The Hogwarts-esque lobby of Shepard Hall.
April 2003 - Shepard Hall is a neo-gothic building that smells deliciously of frequent cleanings and outmoded heating. But to the fifth- and sixth-graders in the thrall of the Harry Potter books, it is Hogwarts, the wizard-training school where Harry learns to fly. "It“s the statues and arches that remind me of Hogwarts,” says Talia Charlton. Usually, it is Salvadori Architect-Educator Dida Stadler who visits Darrell Hucks’s class at the Ella Baker School in Julia Richmond Educational Complex on the Upper East Side. But one morning the class returned the favor and spent a day exploring the City College campus, where the Salvadori Center is situated, accompanied by their art teacher, Alberto Wilmore.

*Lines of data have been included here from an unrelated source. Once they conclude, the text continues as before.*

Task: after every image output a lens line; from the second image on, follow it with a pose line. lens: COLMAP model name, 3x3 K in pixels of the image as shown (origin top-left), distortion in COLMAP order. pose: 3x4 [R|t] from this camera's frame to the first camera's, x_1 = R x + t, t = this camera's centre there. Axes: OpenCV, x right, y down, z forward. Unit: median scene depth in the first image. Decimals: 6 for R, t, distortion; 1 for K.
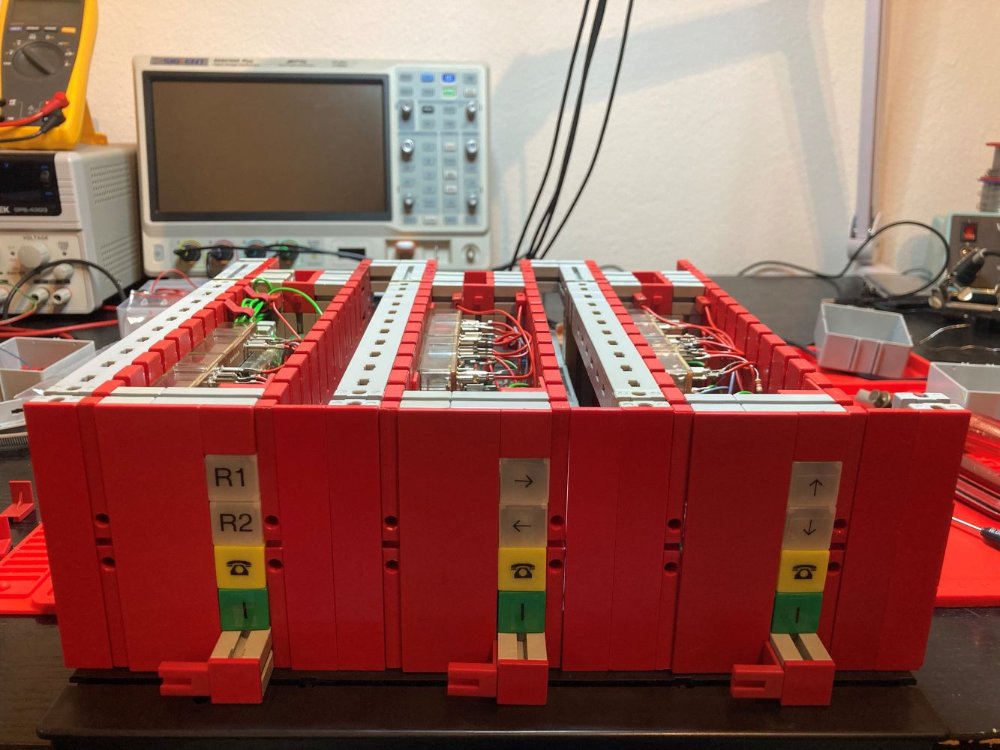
lens RADIAL K [[833.8, 0, 497.6], [0, 833.8, 372.8], [0, 0, 1]] dist [-0.021962, 0.011963]
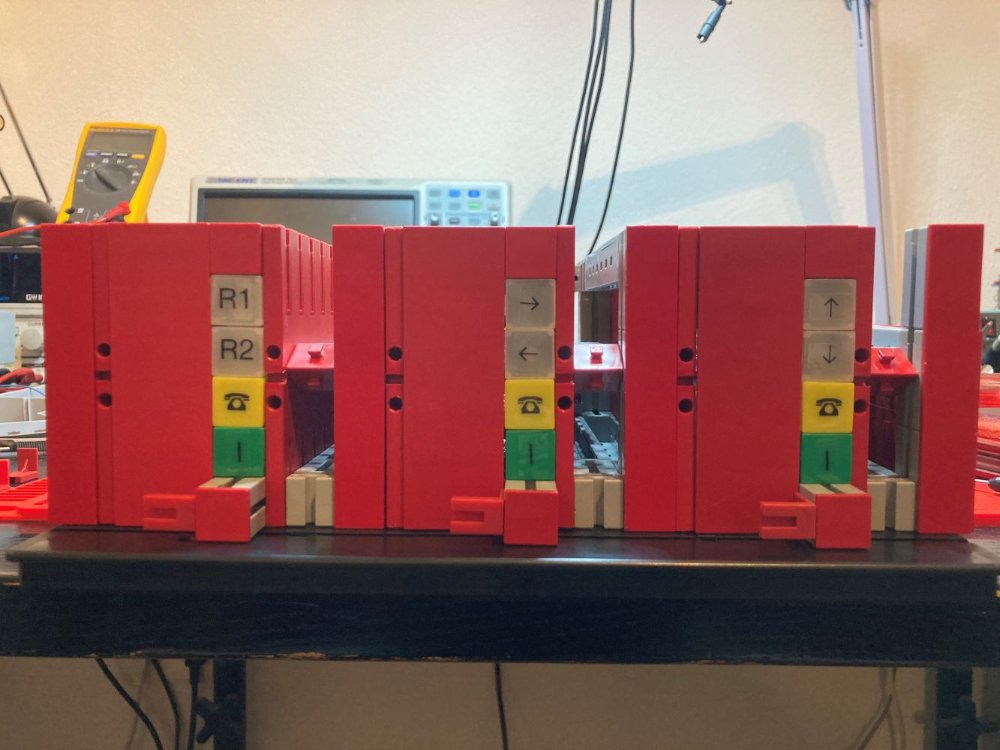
lens RADIAL K [[807.8, 0, 500.0], [0, 807.8, 375.0], [0, 0, 1]] dist [-0.028771, -0.005242]
pose [[0.999425, -0.009007, -0.032683, 0.017154], [0.000927, 0.970961, -0.239236, 0.279895], [0.033889, 0.239069, 0.970411, 0.061233]]
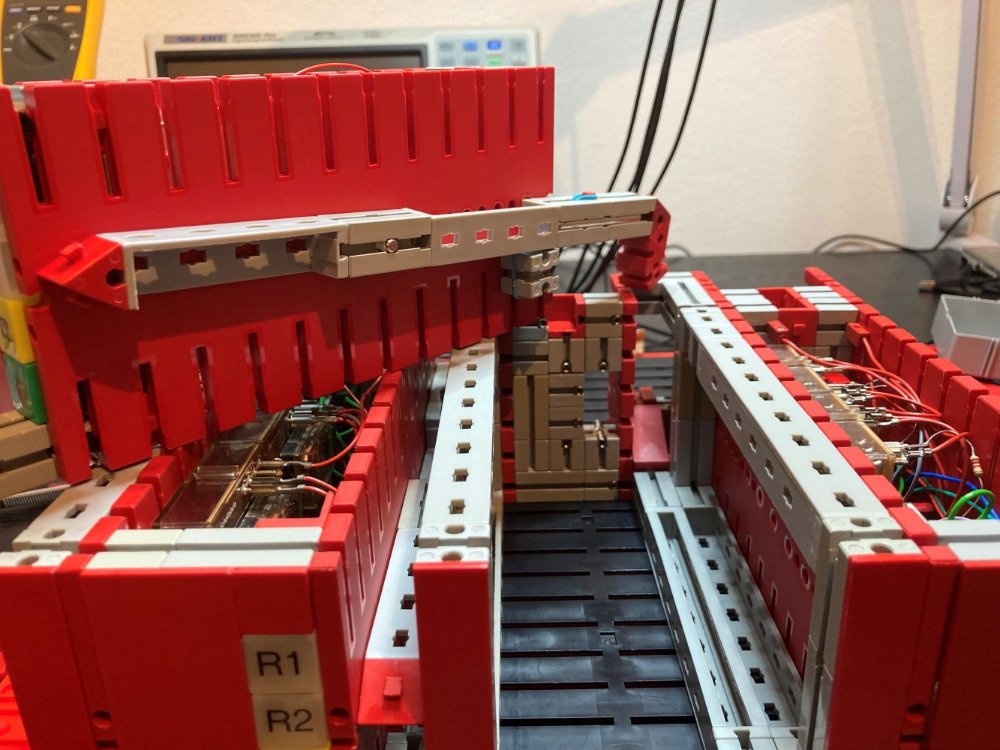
lens RADIAL K [[833.8, 0, 497.6], [0, 833.8, 372.8], [0, 0, 1]] dist [-0.021962, 0.011963]
pose [[0.998919, -0.027124, -0.037763, -0.066219], [0.028754, 0.998647, 0.043317, -0.089907], [0.036537, -0.044356, 0.998347, 0.202141]]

Lara Torres shows her teacher, Darrell Hucks, her perspective drawing.
When I join the group, they are sprawled all over the lobby “looking for patterns” in the architecture and ornamentation and sketching the space. Lara Torres is drawing the lighting fixtures, which she says “look like spiderwebs,” trying to show how they appear smaller as they get further away.

“They look smaller just because they’re a distance away,” she observes. “Like when a person walks away. Look at those people walking towards us, they’re getting bigger, and my classmates,” she says, gesturing down the hall, “are small.”

I ask if she knows the word that sums up what she’s describing--perspective? “Oh,” she breezes. “I didn’t know that word but I can explain it anyway.”


The self-dubbed “Three Little Pigs” at work on their communal drawing.
Three inseparable pals, who introduce themselves as the Three Little Pigs (otherwise known as Nathaniel Andujar, Jeremy Lopez and Yonadel Jiminez) are working communally on a very detailed drawing of a single arch and the paneled wood door underneath it. How does this space make them feel?

“Like a rich man,” says Nathaniel.

“It’s the nice art,” adds Jeremy.

They consider a bronze statue of George Washington. Nathaniel likes it. Jeremy is dubious. “His sword is fake, and he’s wearing tights!”


Nikeimah Kaalund catches the light from the Great Hall’s stained glass windows in her hand.
Up in the Great Hall, the kids compare the light streaming in through the colored stained-glass windows to the dimmer ceiling lamps downstairs in the lobby. What does this gigantic space remind them of? “

“St. John’s Cathedral,” says Faith Harris.

“My aunt’s house in the Domincan Republic,” says Yonadel.

“It makes me feel free,” says Nikeimah Kaalund.

After sketching the lobby in pictures, they sketch the Great Hall in words. This activity is part of the “Space” lesson in the Foundation chapter of the Project Book. Like all Salvadori lessons, this one is interdisciplinary, combining art with language arts.

The kids break into groups to write paragraphs about how the space makes them feel. One group, sitting in the colored splotches of light cast by the stained-glass windows, wonders aloud, “What it would be like to sleep here every night for a year?”

Nikeimah Kaalund thinks “It wouldn’t be scary, you’d get used to it.”

Jennifer Murdock observes, “This room is so big and the floor is so slippery, you could play sock hockey and you could sketch everything.” The logistics of the Great Hall as sock-hockey arena are discussed at length.


City College Architect Angel Rodriguez explains how the building’s systems work.

The view from the roof.
After lunch, the class visits the mechanical room, which they deem “depressing,” and the roof, where the view is considerably better. City College architect Angel Rodriguez explains how the ventilation, heating and cooling systems work their way through the building from bottom to top. This is the animated version of a lesson the class did earlier in the year from our Project Book, called “Your Body, a Building,” in which they compared the systems in a building to those in the human body. When the students return to their classroom, they will write essays comparing and contrasting the lobby, Great Hall, mechanical room and roof, further analyzing the way space affects people, completing the “Space” lesson they began on their field trip.

As they head for the subway, the class emphatically invites me to come visit the Ella Baker School. I took them up on the invitation, and spent the afternoon in Alberto Wilmore’s classroom.